Information shown START
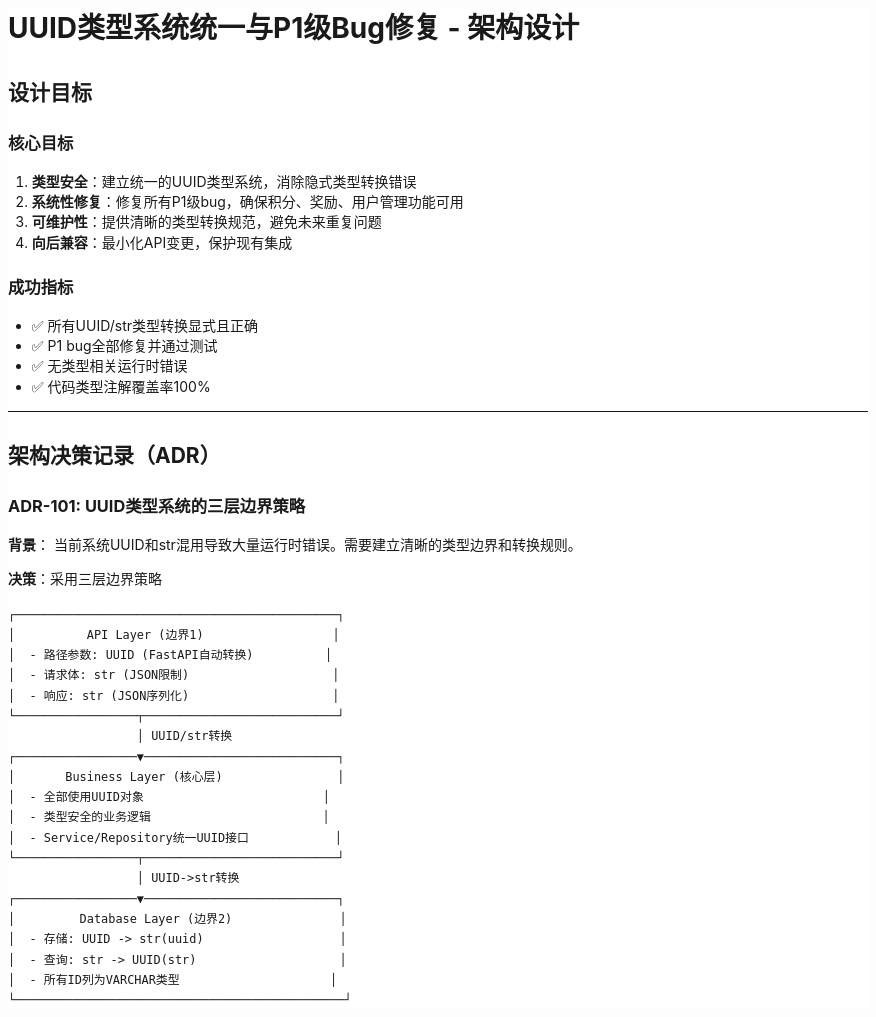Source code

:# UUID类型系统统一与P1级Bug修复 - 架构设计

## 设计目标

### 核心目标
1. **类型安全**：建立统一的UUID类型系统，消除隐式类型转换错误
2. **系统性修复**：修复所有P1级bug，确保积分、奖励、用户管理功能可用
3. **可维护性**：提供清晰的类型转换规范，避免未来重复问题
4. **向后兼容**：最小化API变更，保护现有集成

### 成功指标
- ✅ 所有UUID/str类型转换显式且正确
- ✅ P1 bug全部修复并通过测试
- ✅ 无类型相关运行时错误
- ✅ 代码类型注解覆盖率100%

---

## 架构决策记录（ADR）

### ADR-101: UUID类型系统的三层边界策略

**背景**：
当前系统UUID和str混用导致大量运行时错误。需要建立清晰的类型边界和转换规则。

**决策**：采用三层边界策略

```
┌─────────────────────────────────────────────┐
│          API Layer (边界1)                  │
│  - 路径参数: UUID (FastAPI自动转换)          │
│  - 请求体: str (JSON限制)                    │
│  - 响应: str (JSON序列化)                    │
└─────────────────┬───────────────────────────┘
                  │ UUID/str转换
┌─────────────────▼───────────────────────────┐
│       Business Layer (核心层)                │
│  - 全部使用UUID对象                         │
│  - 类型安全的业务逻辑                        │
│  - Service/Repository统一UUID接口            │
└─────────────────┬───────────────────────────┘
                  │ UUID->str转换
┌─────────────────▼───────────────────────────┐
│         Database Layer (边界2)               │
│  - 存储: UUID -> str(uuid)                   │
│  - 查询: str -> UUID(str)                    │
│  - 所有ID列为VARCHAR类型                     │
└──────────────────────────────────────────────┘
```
Information shown END
Information shown START
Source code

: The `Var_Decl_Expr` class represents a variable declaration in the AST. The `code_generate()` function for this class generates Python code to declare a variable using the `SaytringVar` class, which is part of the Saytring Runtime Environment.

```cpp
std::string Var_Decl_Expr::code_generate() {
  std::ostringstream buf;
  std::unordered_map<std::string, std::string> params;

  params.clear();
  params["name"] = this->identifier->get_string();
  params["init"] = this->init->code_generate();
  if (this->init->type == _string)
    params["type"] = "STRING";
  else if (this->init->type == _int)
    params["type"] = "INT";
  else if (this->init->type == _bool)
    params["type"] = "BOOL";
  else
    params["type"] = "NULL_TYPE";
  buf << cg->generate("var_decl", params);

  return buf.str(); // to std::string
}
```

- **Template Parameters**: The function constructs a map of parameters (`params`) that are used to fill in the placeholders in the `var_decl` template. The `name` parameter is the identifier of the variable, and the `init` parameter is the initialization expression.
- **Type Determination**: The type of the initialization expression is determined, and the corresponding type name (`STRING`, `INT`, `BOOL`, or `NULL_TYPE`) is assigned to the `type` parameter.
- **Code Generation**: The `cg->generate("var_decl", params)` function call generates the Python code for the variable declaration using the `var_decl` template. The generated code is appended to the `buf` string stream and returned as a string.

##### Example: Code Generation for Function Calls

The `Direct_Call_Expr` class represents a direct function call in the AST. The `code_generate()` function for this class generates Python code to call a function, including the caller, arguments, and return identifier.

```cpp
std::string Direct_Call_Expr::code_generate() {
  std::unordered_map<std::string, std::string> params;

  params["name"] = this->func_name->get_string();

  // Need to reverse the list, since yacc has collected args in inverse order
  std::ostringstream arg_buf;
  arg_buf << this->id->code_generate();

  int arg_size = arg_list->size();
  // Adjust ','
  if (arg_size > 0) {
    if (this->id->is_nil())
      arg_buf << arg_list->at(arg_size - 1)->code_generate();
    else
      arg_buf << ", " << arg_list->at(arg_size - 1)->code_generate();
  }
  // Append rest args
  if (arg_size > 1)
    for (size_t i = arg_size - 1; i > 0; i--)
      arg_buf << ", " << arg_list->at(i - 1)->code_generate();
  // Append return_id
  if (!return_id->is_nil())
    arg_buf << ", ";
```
Information shown END
Information shown START
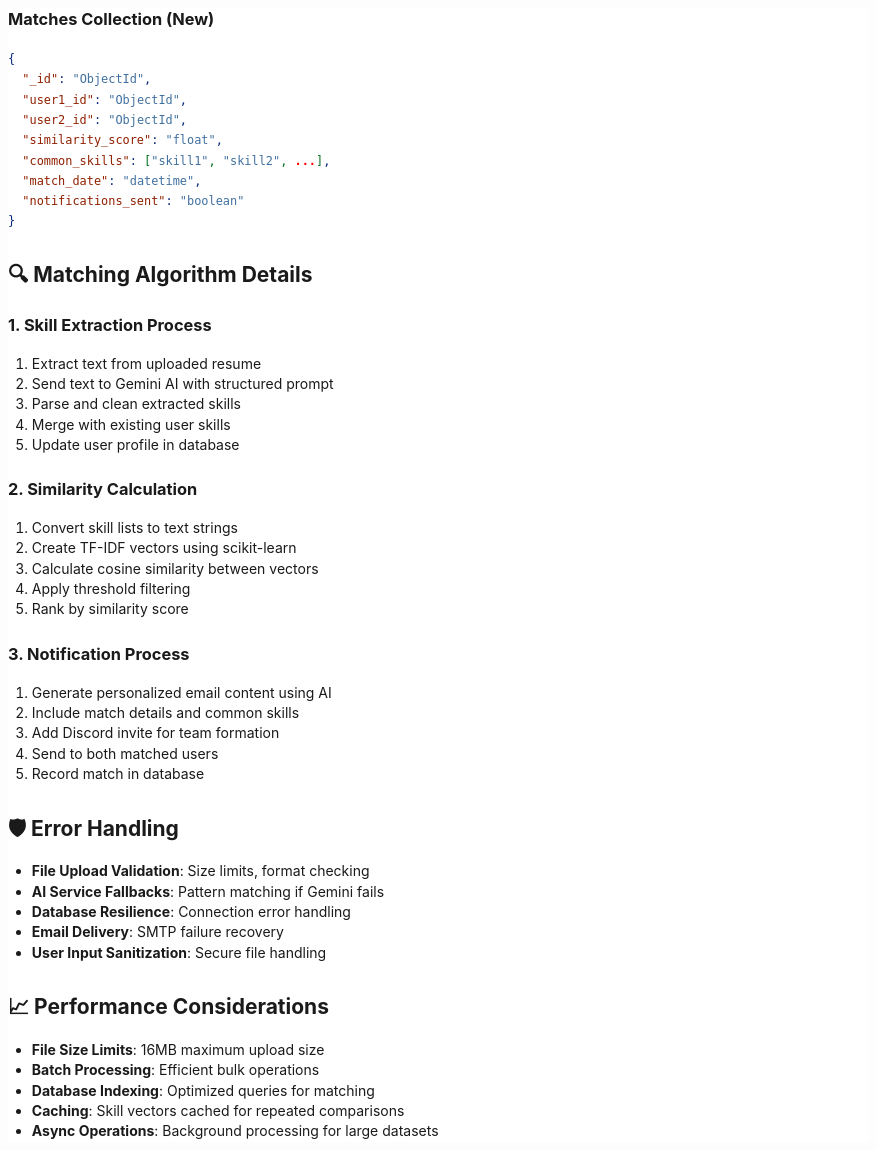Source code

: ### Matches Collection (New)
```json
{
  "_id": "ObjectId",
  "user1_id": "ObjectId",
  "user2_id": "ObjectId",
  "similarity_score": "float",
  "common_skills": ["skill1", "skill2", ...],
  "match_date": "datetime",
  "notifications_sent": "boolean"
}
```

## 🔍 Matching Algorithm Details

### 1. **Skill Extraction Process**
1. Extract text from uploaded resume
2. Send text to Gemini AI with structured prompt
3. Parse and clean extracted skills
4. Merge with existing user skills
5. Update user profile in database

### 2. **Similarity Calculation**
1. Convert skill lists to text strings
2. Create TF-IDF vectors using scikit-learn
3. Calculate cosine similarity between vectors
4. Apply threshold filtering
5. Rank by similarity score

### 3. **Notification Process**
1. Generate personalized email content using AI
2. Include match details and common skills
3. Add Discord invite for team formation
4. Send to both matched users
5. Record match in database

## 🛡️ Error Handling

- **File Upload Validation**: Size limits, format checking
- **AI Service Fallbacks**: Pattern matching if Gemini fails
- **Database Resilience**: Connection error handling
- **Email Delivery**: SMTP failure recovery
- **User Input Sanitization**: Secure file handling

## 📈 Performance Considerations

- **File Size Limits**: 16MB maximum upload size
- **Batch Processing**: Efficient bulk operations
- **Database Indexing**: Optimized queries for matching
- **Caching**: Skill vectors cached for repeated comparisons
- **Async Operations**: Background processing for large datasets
Information shown END
*Task details:* All lines above from the line with "- **Type Determination**: The" through the line with "##### Example: Code", both included, are to be set down exactly, with nothing else.

*Answer for this exercise:*
- **Type Determination**: The type of the initialization expression is determined, and the corresponding type name (`STRING`, `INT`, `BOOL`, or `NULL_TYPE`) is assigned to the `type` parameter.
- **Code Generation**: The `cg->generate("var_decl", params)` function call generates the Python code for the variable declaration using the `var_decl` template. The generated code is appended to the `buf` string stream and returned as a string.

##### Example: Code Generation for Function Calls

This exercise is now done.